Why generative AI doesn't plagiarize
Published on Mar 30, 2025 in Thoughts on AI
This article is going to be quite short, since the subject is actually, from a technical point of view, very simple. Everything I’m going to say is true for text or image generation.
It’s quite common to see the crowd of the internet railing against the plagiarism of generative AI.
For anyone who has ever trained a generative model, it is obvious that the question does not arise.
Indeed, when you train these kinds of models, you try to avoid underfitting and overfitting. To do this, we compare two metrics, the training loss and the eval loss. Once the training loss has converged to its minimum (this is the goal of training), the eval loss must not diverge from the training loss.
When the eval loss is too low, it is called underfitting, which means that the model has not been able to learn the data. It can be too much data for a too small model or poor adjustment of training hyperparameters.
Overfitting is when the model stores data instead of “understanding” patterns.

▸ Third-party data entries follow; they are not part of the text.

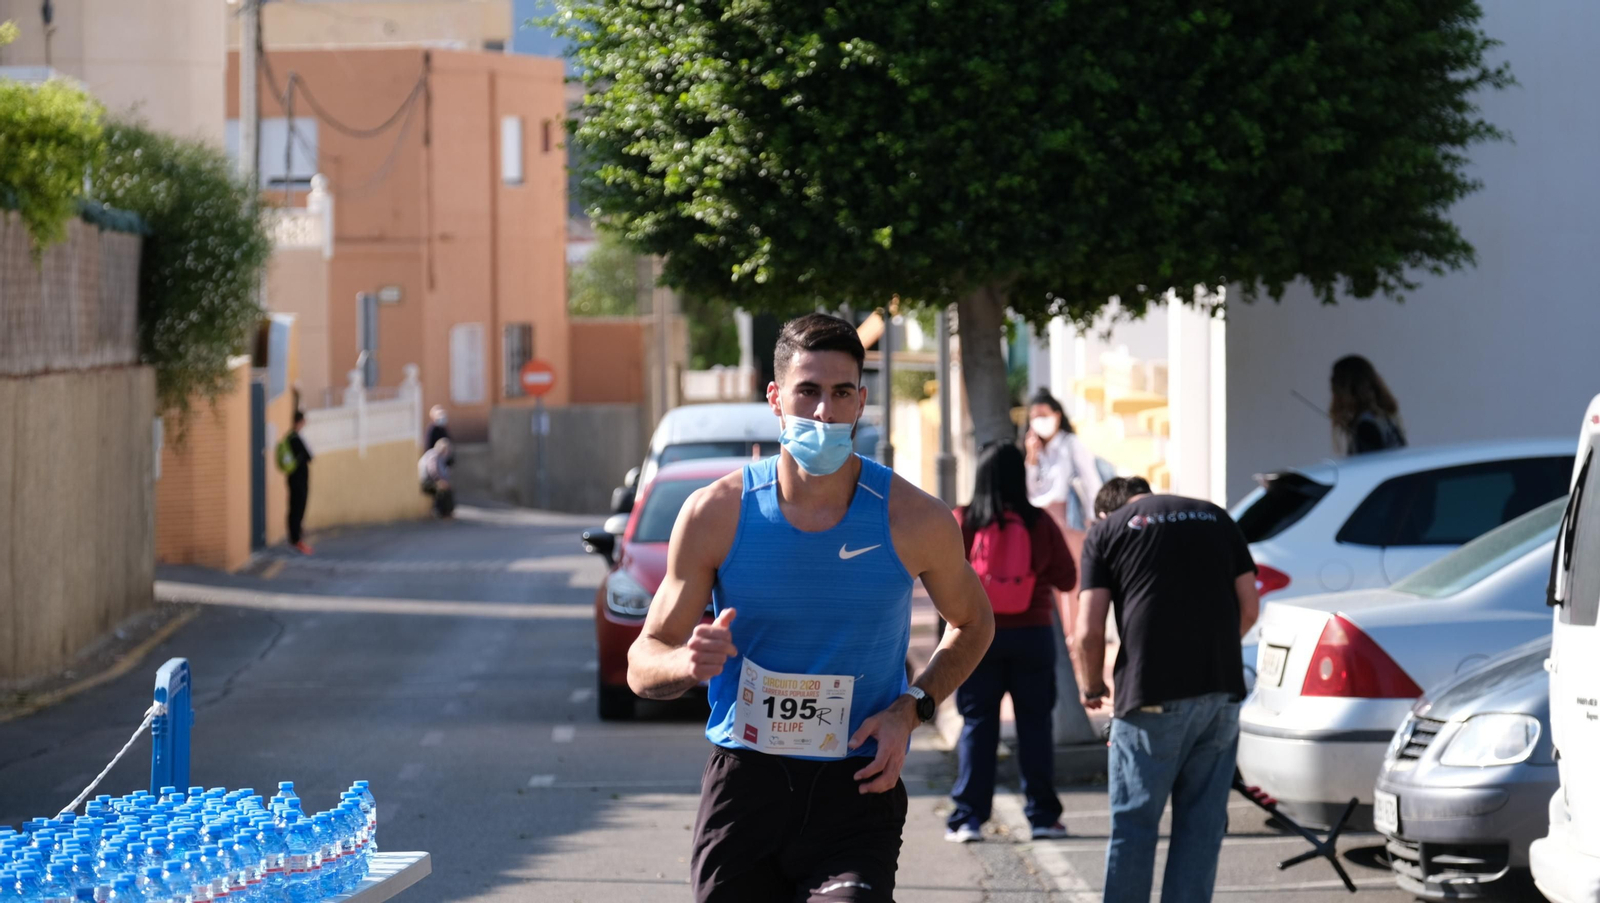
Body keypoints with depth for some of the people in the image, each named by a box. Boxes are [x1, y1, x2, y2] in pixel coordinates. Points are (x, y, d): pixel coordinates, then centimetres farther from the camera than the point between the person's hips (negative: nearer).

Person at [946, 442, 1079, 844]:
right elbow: (1066, 578, 0)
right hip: (1032, 632, 0)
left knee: (978, 724, 6)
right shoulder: (1040, 524, -7)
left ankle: (968, 817, 1)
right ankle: (1042, 815, 9)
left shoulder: (960, 522, -8)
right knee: (1035, 723, 8)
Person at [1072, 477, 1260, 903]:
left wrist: (1092, 689, 15)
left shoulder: (1106, 531, 7)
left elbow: (1088, 632, -1)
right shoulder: (1216, 518, 18)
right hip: (1221, 691, 3)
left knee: (1134, 823, 5)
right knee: (1202, 822, 9)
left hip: (1152, 693, -3)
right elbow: (1249, 608, 13)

It’s detected when the eval loss is too high. Again, this can be a poor setting of the hyperparameters. We can also use a dropout layer to prevent this.
But no one wants overfitting. When training a model, you want to develop the ability to generalize the data, not memorize them and bring them out later.
A well-trained model can make a good pastiche, but in no way plagiarism. It does not store data. Just the substantive marrow.
This is why American law considers that the use of copyrighted data for the training of a model falls within the scope of fair use. But it’s not that simple in all countries.
Fundamentally, the subject of plagiarism is not a very deep debate, led by people who have never trained a generative model and have no idea how it works. It can happen that a poorly trained model produces training data. But in this case, the problem is not that generative AI plagiarizes. The problem is that there are poorly trained models.
On the other hand, many other subjects should be debated more, such as the ethical way to acquire data, transparency on the data used… But I believe that the plagiarism debate is simple (but false), so it crystallizes all the emotions on the subject.